7. She couldn’t quite believe it when she was spotted by her first record company
A friend of Adele’s uploaded her final year demo online which led to interest from record labels, agents and management companies.
She was nervous about going to her first meeting with an A&R person so she asked her friend and guitarist Ben, who is still her guitarist today, to go with her: “I said ‘You come with me. I'm scared. What if it's a weirdo?’ And so we got on the tube.”
They arrived at the meeting with XL Recordings. Adele describes it like this: "I got inside and it was magical... Prodigy, MIA, Dizzy Rascal, White Stripes. I'm like, ‘Whoa! Hang on a minute!’ and I met Nick and he says, ‘Alright mate’ and we just got on.”
“He was like ‘Who's your manager?’ And I said ‘Pat at The Gap,’ as I was working at The Gap on Ken High Street at the time and he was like ‘I don't know who that is. What's their surname?’ and stuff like that. I couldn't believe it when he said ‘We want to sign you!’”
8. She loves motherhood – and would like more children
Adele’s son Angelo is 10 years old and Adele says she loves being a mum and talking to her son about music. Her ex-husband Simon lives close by and they are raising their son together.

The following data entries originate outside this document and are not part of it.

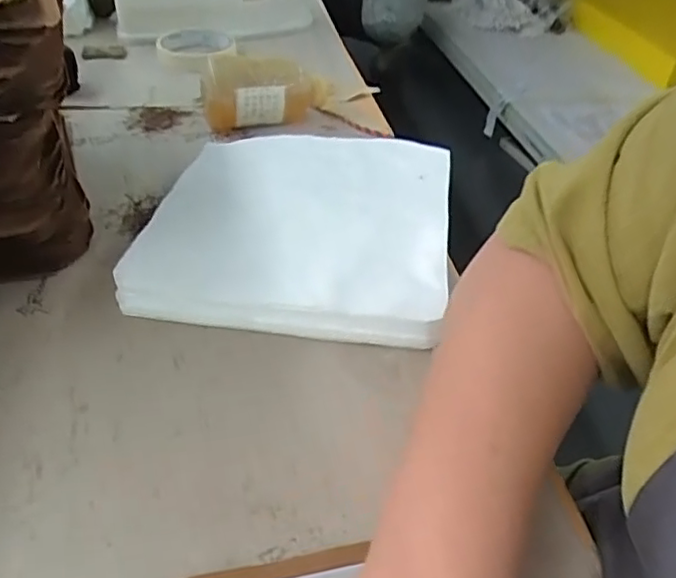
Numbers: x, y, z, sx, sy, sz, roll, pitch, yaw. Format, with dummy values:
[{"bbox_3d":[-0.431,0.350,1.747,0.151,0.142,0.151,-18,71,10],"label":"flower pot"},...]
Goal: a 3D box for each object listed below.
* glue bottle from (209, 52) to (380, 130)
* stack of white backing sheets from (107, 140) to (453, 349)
[{"bbox_3d":[-0.045,-0.194,0.618,0.167,0.069,0.043,-13,43,-20],"label":"glue bottle"},{"bbox_3d":[-0.021,-0.054,0.479,0.202,0.032,0.223,8,40,4],"label":"stack of white backing sheets"}]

Talking about their split, Adele says: “It was never really tricky because we're such good friends and over my dead body is my kid having a messy divorce in his life. There are no issues and there were no issues, so I guess it was easier to make sure that didn't happen, but I was blessed with them, and him, [Simon] he's just the best, you know. And I definitely approached it all with grace and that really paid off.”

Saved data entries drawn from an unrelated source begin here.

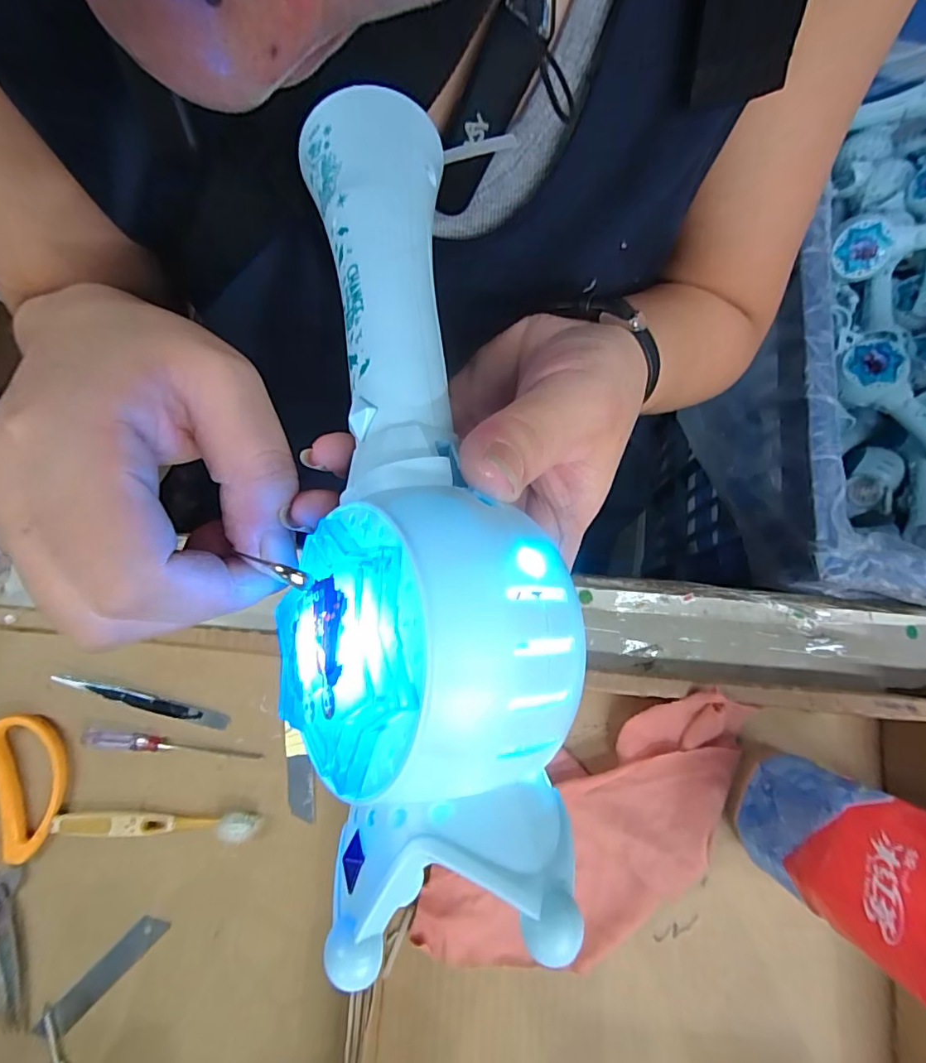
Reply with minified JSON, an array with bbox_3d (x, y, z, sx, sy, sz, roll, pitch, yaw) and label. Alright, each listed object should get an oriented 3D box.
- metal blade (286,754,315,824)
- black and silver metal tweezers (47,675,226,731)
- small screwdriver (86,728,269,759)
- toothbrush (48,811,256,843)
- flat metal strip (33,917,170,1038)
[{"bbox_3d":[-0.114,0.180,0.361,0.019,0.004,0.044,-7,79,-1],"label":"metal blade"},{"bbox_3d":[-0.226,0.120,0.363,0.123,0.009,0.010,15,79,3],"label":"black and silver metal tweezers"},{"bbox_3d":[-0.202,0.150,0.358,0.122,0.009,0.012,6,79,1],"label":"small screwdriver"},{"bbox_3d":[-0.207,0.198,0.347,0.136,0.013,0.017,0,79,0],"label":"toothbrush"},{"bbox_3d":[-0.237,0.293,0.339,0.095,0.004,0.018,-45,89,-8],"label":"flat metal strip"}]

“I definitely would like a couple more kids. It would be wonderful. If not, I've got Angelo.”
9. She’s a champion sleeper
Adele’s luxury item to be cast away with is “a self-inflatable mattress because I love my sleep. Just the other day, Rich [Adele is currently dating sports agent Rich Paul] was like ‘You take sleeping so seriously. He was like ‘You're like the Mike Tyson of sleeping’.”
“When I'm in my sleep I love it,” says Adele. “I never used to get any sleep so I feel like I'm catching up on all the sleep and all the insomnia that I used to have. I could sleep for 12 hours straight.”